Observing detention in Lenggeng

A few weeks ago, I joined a small group who was donating supplies to the detainees and staff of one of Malaysia’s 14 detention centres for migrants deemed to have committed immigration offences and awaiting deportation to their home countries.

I had seen and heard stories about what goes on in these camps, which come under the ambit of the Home Ministry. Reports of maltreatment and unsanitary conditions are easily found online, and this particular camp had been condemned by Amnesty International. In board meetings of organisations that deal with stateless and refugee children, I heard these centres being harrowingly described, too.

It was with such knowledge I visited the Lenggeng Immigration Depot. Upon arrival, I was welcomed by the camp commandant in their main hall, filled with about 100 seats occupied by both staff and detainees. After a brief introduction, young mothers with babies came forward to receive boxes of diapers and baby formula (children over the age of 12 are detained separately from their mothers, and it is for them Alternatives to Detention are most urgently sought). I asked them where they were from, how long they have been in Malaysia and how they ended up in the detention camp. Their stories were similar — mostly from Indonesia, they came as maids years ago but were caught in immigration raids.

After that, I met a group of young men who received essential supplies. I asked them the same questions, and again the predominant answer was that they were simply here to seek a better life, escaping places where they felt they had no opportunities, or were being persecuted. Away from the officers, I asked what it was like being at the camp: how long they had been there (typically several months to a year), how often they could leave the premises (hardly ever), if they were ever mistreated (“no”) and how often they are visited by representatives either from the United Nations High Commissioner for Refugees (UNHCR) or diplomats from their embassies (every few weeks).

The last part is important. If they are entitled to — and can physically obtain — a card from the UNHCR recognising them as a refugee, they can obtain some protection and services that would otherwise be denied (despite Malaysia not having signed the 1951 UN refugee convention), for example at government hospitals. The Malaysian government stopped funding the deportation of illegal foreigners in 2014, and centres across the country have since been at maximum capacity.

I then visited the on-site clinic, where a doctor from the Health Ministry is permanently stationed to serve both the staff and detainees. The facility seemed clean and well stocked.

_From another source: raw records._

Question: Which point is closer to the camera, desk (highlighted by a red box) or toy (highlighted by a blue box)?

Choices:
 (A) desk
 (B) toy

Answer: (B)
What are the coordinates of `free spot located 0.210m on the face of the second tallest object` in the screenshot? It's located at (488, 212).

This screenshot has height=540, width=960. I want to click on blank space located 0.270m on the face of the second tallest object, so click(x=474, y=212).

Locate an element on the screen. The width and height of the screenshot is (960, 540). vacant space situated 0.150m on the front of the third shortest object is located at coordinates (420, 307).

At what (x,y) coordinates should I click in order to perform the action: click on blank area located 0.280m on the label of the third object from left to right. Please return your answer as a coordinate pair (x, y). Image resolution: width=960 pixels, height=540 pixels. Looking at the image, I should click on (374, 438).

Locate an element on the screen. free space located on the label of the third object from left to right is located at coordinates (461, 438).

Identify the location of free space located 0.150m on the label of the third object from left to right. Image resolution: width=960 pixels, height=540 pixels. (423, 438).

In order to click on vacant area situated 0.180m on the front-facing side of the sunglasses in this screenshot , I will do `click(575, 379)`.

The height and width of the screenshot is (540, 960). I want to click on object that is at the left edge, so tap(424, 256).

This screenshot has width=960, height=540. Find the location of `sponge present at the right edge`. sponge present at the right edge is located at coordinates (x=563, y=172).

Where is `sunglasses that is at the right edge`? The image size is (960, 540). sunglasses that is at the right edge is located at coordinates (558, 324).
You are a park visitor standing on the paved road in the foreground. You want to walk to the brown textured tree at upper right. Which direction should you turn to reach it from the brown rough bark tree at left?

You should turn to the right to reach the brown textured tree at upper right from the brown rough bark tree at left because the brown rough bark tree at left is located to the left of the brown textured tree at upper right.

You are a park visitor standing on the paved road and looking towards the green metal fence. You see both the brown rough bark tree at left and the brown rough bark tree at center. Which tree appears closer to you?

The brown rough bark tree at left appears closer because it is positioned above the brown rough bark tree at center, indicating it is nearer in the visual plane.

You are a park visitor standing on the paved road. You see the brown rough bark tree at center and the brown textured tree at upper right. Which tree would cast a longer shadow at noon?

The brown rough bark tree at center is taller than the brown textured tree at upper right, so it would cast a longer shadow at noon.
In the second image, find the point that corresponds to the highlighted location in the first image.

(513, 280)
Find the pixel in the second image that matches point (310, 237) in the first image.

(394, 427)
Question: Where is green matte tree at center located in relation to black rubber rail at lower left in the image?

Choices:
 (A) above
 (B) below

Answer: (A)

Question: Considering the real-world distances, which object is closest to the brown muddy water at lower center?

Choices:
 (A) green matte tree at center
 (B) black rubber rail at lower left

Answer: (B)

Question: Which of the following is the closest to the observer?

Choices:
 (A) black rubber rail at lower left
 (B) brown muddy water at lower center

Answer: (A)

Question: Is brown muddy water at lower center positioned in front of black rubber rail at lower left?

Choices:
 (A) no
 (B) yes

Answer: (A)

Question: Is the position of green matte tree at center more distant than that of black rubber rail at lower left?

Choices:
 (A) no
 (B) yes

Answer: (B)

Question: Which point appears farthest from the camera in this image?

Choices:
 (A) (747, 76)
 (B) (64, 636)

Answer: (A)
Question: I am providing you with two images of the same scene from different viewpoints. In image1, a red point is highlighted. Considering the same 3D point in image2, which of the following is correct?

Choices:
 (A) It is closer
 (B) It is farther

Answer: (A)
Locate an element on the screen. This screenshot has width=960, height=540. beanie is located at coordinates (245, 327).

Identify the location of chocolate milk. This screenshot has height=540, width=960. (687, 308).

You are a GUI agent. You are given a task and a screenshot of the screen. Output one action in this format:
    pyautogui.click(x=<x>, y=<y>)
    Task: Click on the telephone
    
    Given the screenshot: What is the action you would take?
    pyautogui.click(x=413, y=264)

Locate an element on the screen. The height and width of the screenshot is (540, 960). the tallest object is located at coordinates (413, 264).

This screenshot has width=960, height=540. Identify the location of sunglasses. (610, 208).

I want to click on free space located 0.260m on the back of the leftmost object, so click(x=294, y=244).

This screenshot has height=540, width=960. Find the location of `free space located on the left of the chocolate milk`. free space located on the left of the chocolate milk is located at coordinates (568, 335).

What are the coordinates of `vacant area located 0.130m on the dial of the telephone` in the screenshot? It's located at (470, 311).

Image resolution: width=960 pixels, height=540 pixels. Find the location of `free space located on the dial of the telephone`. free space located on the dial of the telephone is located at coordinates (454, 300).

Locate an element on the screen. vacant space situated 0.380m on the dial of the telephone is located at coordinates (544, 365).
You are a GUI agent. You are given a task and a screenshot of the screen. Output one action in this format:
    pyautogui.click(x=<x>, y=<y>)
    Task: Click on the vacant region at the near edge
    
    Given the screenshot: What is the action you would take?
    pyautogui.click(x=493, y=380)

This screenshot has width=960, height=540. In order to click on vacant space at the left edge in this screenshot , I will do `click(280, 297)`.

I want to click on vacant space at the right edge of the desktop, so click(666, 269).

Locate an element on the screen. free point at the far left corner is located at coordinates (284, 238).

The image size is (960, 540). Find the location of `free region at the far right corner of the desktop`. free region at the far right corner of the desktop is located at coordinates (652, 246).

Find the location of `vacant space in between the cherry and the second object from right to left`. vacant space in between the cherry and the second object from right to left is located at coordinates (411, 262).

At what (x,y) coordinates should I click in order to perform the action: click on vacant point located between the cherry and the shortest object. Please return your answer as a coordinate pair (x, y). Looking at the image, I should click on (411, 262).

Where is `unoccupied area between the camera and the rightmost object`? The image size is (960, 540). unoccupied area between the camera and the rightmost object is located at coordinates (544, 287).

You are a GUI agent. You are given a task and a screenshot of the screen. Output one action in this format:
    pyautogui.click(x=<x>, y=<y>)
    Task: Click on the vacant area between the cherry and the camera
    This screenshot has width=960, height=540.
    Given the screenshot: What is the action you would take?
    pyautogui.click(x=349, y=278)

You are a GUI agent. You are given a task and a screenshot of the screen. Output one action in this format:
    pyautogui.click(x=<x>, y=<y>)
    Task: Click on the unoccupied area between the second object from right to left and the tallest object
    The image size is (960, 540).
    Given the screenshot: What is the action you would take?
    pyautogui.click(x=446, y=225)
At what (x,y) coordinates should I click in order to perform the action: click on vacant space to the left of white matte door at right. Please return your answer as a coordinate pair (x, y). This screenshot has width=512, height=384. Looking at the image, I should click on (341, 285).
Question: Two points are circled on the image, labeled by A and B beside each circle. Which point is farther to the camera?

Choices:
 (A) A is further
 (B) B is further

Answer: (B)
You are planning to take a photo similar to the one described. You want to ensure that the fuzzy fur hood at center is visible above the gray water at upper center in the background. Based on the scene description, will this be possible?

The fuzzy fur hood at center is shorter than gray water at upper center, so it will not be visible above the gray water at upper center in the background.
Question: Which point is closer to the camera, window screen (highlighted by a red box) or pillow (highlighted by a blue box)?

Then, I was shown the blocks where the detainees are housed, essentially composed of large halls each with dozens of people arranged in rows. Like in a Malaysian classroom, they greeted the visiting party synchronously (though less melodiously), and a representative (somehow chosen from among them) told us the countries of origin of those present. I asked what they can do for entertainment — there is a central courtyard in which they are periodically let out to do exercises. In the women’s block, we encountered three women who spoke excellent English. They said they had escaped the Syrian civil war and were hopeful of getting their UNHCR cards and being released soon.

It struck me the women’s block had much more light and air than the men’s block. A function of simple architecture, but apparently not a priority of whoever designed it. In my various roles, I get to visit many institutions that keep our country going, but I have to say this was not a happy place.

Yet, it is not easy to square the competing demands that drive the existence of such places: from Malaysians who perceive illegal immigrants as dangerous and expect the state to provide protection from them to industry sectors who say migrant workers are vital for economic development, bureaucrats who say they are just trying to follow the law, humanitarian groups who want Malaysia to live up to its obligations towards refugees and organisations like Yayasan Chow Kit and Ideas Academy that focus on the blameless children who are the victims of civil war, bad governance and failed diplomacy.

But the adults, too, are victims of disjointed policy at a national and regional level. There needs to be holistic thinking from humanitarian, security, bureaucratic, diplomatic and — if we are to continue to have such centres — architectural perspectives in order to make prospects better for those who, through no fault of their own, have to make Malaysia their second home.